The Mudcat Café TM
Thread #44011   Message #2421484
Posted By: Matthew Edwards
24-Aug-08 - 08:22 PM
Thread Name: Origin: Ballad of Seth Davy / Whiskey on a Sunday
Subject: RE: Lyr Req: Whiskey on a Sunday
Its nice to see this topic revived, and the discovery by Jim Dixon of the Daniel Emmit song confirms that the chorus is a lot older than the Ballad of Seth Davy, as Greg Stephens suggested on another thread about the song.

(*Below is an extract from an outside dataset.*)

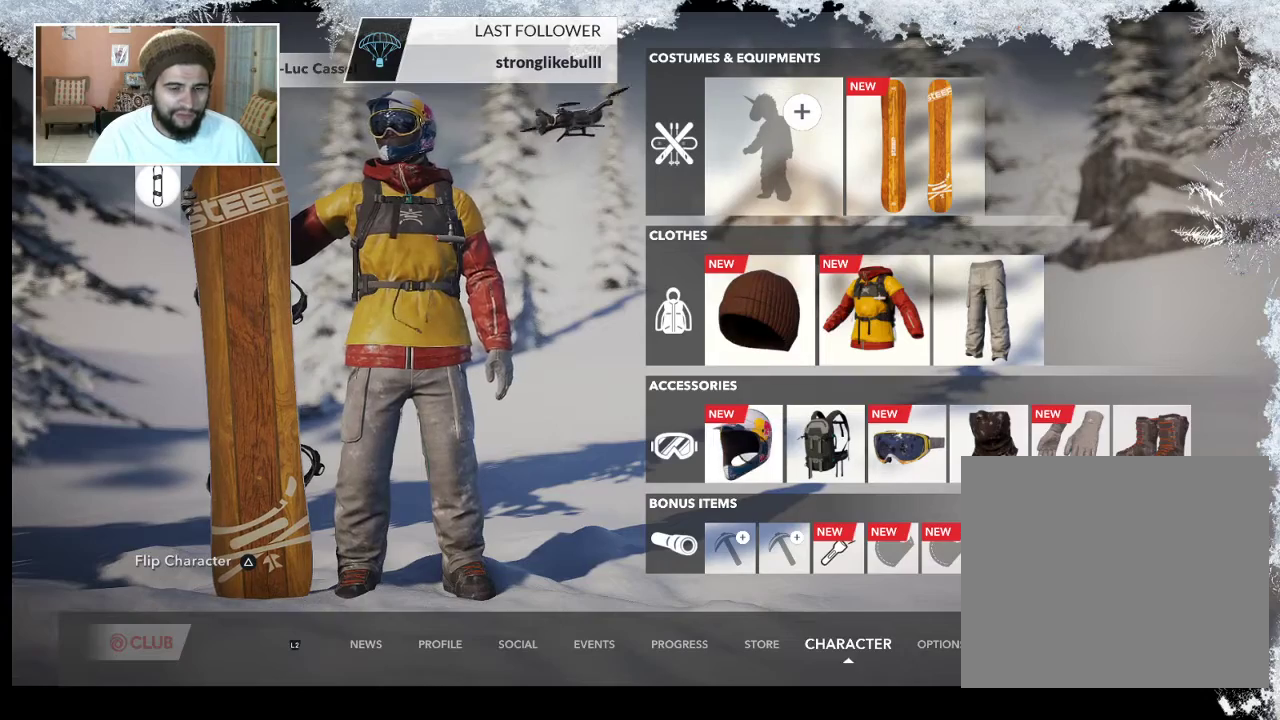
{"buttons": ["CROSS"], "left_stick": "center", "right_stick": "center", "events": [[300, "left_stick", "left"], [433, "CROSS", "down"], [433, "left_stick", "center"]]}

Glyn Hughes was a folk singer in Liverpool in the late 50's and 60's who died quite young, and it seems that he wrote this song about 1959 after hearing stories about Seth Davy from older people who remembered seeing him. Glyn Hughes recorded the song for Fritz Spiegl about 1959, and amazingly, some years later, Fritz Spiegl discovered some old lantern slides of Liverpool scenes one of which featured a group of children watching a black man in a bowler hat making some wooden dolls dance on a plank. The scene can definitely be identified as being outside the Bevington House Hotel in Liverpool. All this information comes from the late Fritz Spiegl's Liverpool Street Songs and Broadside Ballads published by the Scouse Press as Liverpool Packet No 1.

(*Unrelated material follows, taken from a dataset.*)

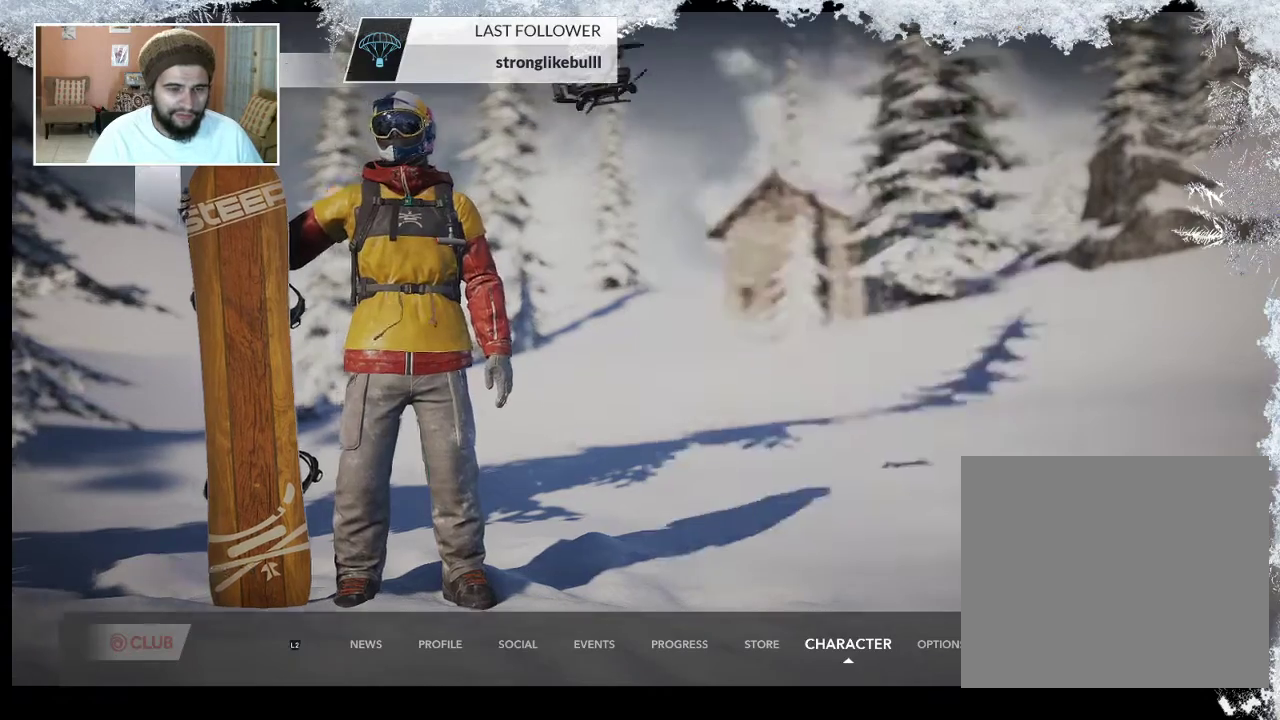
{"buttons": [], "left_stick": "center", "right_stick": "center", "events": [[100, "CROSS", "up"]]}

Seth Davy is also mentioned by Ray Costello in Black Liverpool: The Early History of Britain's Oldest Black Community 1730-1918 as "another black street entertainer...a West African often seen in the Scotland Road area of the city accompanying his cheerful songs with a dancing puppet show."

The Black community in Liverpool has made a substantial contribution to the musical and cultural life of the city (and the world) which is only belatedly being acknowledged. Seth Davy, like Billy Waters earlier on in London, was a street entertainer who deserves celebrating. Some other Liverpool black musicians include the jazz musician Gordon Stretton, the 60's soul singers Joe and Eddie Ankrah of the Chants, and the great Cavern singer Derry Wilkie.